Jakarta, CNN Indonesia -- PT Blue Bird Tbk menghindari perang tarif di tengah ketatnya persaingan bisnis dengan taksi-taksi berbasis aplikasi daring.
Direktur Blue Bird Sigit Priawan Djokosoetono memastikan perusahaannya belum akan memangkas tarif taksinya di tengah merebaknya penggunaan aplikasi layanan transportasi berbasis online. Pasalnya, perusahaan terikat pada peraturan, baik oleh peraturan daerah maupun peraturan Organisasi Angkutan Darat (Organda).
“Kita tidak bisa langsung potong diskon (tarif), karena dimarahin nanti. Begitu kita main harga, hancur tarif seluruh taksi,” tutur Sigit dalam sebuah acara diskusi di Jakarta, Jumat (18/3).
ADVERTISEMENT
SCROLL TO CONTINUE WITH CONTENT
Saat ini, lanjutnya, Blue Bird menerapkan tarif buka pintu taksi jenis sedan maupun low MPV sebesar Rp7.500 dengan tarif jalan Rp4000 per kilometer (km). Tarif ini lebih tinggi dibandingkan tarif yang dipasang oleh duo pesaing 'taksi' berbasis aplikasi online, Grab maupun Uber.
Sementara komponen tarif GrabCar, untuk buka pintu terkena tarif sebesar Rp2.500, sedangkan tarif per km-nya sebesar Rp3.500 dengan faktor pengali maksimal lima kali lipat jika dalam keadaan tertentu. Adapun tarif minimum sebesar Rp10.000.
Sedangkan Uber memasang tarif buka pintu sebesar Rp3.000, tarif per km sebesar Rp2.001, dan tarif lama perjalanan sebesar Rp300 per menit.
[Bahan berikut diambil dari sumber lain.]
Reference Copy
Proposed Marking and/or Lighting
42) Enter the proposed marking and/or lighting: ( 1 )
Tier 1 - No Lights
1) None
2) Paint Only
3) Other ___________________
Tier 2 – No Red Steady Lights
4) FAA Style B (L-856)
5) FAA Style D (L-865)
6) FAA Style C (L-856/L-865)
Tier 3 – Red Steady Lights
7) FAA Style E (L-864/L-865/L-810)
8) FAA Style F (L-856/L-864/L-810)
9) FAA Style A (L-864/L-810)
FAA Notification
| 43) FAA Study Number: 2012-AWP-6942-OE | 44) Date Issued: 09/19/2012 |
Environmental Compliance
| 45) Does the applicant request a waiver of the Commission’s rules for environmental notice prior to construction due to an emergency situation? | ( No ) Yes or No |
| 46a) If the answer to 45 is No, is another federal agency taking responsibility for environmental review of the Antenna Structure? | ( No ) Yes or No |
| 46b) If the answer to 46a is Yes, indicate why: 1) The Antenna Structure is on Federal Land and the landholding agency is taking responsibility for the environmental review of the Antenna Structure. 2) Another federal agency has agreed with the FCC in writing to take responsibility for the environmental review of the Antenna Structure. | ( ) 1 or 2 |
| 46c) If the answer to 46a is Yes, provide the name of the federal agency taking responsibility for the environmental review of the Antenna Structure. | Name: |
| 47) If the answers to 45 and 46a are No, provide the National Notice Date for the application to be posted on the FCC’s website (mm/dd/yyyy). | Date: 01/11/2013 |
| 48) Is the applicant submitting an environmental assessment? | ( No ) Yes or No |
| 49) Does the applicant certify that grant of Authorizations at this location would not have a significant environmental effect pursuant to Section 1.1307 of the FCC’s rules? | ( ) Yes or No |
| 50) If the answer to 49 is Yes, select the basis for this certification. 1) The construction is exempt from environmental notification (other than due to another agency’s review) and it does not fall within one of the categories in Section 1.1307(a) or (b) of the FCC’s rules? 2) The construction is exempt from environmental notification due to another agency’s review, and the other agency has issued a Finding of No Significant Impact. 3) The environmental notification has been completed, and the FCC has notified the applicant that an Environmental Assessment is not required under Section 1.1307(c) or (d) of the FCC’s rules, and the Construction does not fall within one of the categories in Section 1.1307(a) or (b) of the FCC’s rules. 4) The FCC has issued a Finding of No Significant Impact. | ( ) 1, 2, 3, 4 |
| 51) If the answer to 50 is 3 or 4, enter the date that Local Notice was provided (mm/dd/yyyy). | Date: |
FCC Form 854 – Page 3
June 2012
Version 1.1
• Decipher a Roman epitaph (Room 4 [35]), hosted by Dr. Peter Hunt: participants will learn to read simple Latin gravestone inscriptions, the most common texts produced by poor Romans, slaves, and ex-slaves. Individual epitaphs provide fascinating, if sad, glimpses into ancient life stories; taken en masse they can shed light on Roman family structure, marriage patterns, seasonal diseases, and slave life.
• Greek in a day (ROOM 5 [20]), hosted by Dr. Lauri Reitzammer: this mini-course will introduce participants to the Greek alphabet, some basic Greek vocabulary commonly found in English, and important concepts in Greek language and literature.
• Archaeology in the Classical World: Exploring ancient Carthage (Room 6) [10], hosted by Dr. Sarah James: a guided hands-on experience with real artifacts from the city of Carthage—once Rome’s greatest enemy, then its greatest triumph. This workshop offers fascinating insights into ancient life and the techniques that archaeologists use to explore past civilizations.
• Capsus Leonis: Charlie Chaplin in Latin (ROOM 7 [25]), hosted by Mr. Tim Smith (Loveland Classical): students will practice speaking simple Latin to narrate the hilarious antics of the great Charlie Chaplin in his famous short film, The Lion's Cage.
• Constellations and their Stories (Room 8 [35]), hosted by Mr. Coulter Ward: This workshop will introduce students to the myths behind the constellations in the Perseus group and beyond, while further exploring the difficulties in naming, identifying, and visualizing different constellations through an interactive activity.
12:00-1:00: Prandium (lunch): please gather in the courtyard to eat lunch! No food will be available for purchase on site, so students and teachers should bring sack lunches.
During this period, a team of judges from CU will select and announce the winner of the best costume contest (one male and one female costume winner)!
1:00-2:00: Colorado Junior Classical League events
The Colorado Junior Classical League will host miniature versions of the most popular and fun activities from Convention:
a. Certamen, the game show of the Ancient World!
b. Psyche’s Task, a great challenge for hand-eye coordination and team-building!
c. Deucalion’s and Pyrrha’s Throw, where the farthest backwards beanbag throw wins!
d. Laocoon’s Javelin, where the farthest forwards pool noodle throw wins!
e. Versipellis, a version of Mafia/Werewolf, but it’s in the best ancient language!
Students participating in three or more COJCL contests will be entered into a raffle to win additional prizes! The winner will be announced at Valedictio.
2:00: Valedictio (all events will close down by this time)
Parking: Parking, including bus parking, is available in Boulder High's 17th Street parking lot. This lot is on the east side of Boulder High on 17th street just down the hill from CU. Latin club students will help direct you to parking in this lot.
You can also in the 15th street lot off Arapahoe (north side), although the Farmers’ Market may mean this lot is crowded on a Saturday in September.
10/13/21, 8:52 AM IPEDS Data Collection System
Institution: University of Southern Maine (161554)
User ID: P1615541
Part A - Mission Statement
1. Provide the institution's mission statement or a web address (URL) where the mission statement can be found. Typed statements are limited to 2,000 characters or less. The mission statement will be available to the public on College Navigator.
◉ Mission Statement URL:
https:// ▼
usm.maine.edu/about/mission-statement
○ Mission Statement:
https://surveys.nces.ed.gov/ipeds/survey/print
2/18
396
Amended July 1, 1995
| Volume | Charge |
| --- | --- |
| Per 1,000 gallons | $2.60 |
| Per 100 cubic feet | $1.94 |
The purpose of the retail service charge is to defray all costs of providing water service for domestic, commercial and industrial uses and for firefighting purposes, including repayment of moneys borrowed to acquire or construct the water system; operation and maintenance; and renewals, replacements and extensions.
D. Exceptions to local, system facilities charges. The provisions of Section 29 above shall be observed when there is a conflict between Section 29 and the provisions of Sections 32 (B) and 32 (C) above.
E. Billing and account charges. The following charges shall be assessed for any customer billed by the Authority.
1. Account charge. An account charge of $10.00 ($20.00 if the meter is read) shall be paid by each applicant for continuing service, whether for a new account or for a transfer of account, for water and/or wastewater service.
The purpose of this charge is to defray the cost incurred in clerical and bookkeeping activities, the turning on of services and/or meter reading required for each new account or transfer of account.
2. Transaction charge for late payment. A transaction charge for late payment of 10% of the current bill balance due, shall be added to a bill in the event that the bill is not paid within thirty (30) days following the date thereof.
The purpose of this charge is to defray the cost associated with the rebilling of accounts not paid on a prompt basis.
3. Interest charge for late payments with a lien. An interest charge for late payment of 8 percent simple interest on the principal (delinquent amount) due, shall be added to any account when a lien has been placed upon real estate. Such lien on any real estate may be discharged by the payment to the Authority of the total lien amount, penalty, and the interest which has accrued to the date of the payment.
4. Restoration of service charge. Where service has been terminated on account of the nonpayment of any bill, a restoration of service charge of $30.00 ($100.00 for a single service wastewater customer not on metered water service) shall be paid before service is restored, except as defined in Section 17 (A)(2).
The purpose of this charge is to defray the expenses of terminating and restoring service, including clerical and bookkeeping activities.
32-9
“Kalau pilih yang lebih murah ya boleh saja, itu hak customer, memang hak penumpang,” ujarnya.
Alih-alih bersaing harga, Sigit mengungkapkan perusahaan akan berusaha meningkatkan pelayanan kepada konsumen. Misalnya, perusahaan akan memperbaiki sistem aplikasi pemesanan (booking) online agar tidak kalah dengan aplikasi pesaing.
Aplikasi booking online Blue Bird, lanjut Sigit, telah beroperasi sejak tahun 2014. Namun, diakui Sigit, perusahaan kurang melakukan promosi. Pasalnya, Blue Bird memiliki banyak pilihan opsi agar pelanggan bisa memesan taksi sesuai kondisi dan kebutuhan.
“Kalau di airport, akan lebih cepat kalau langsung ke antrian taksi,” ujarnya.
Selain itu, perusahaan juga akan mengambil beberapa langkah efisiensi, seperti mulai melirik armada yang menggunakan bahan bakar gas (BBG). Namun, hal itu belum akan dilakukandalam waktu dekat.
“BBG kan ongkosnya lebih ringan tapi kita ada masalah infrastruktur dan persiapan lain,” ujarnya.
Pada dasarnya, lanjut Sigit, Blue Bird tidak takut bersaing dengan taksi online selama hal itu dilakukan secara adil. Dalam hal ini, regulator bisa menyediakan arena berkompetisi yang setara antara perusahaan taksi konvensional dengan perusahaan transportasi berbasis aplikasi.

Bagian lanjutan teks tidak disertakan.